Reproduce every line of the data below word for word, keeping the original order and line breaks.

Extracted page text data
========

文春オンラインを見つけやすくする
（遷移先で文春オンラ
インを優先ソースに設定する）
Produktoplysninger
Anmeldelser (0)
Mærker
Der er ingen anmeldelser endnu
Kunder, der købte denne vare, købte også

========

Response to the task
文春オンラインを見つけやすくする
（遷移先で文春オンラ
インを優先ソースに設定する）
Produktoplysninger
Anmeldelser (0)
Mærker
Der er ingen anmeldelser endnu
Kunder, der købte denne vare, købte også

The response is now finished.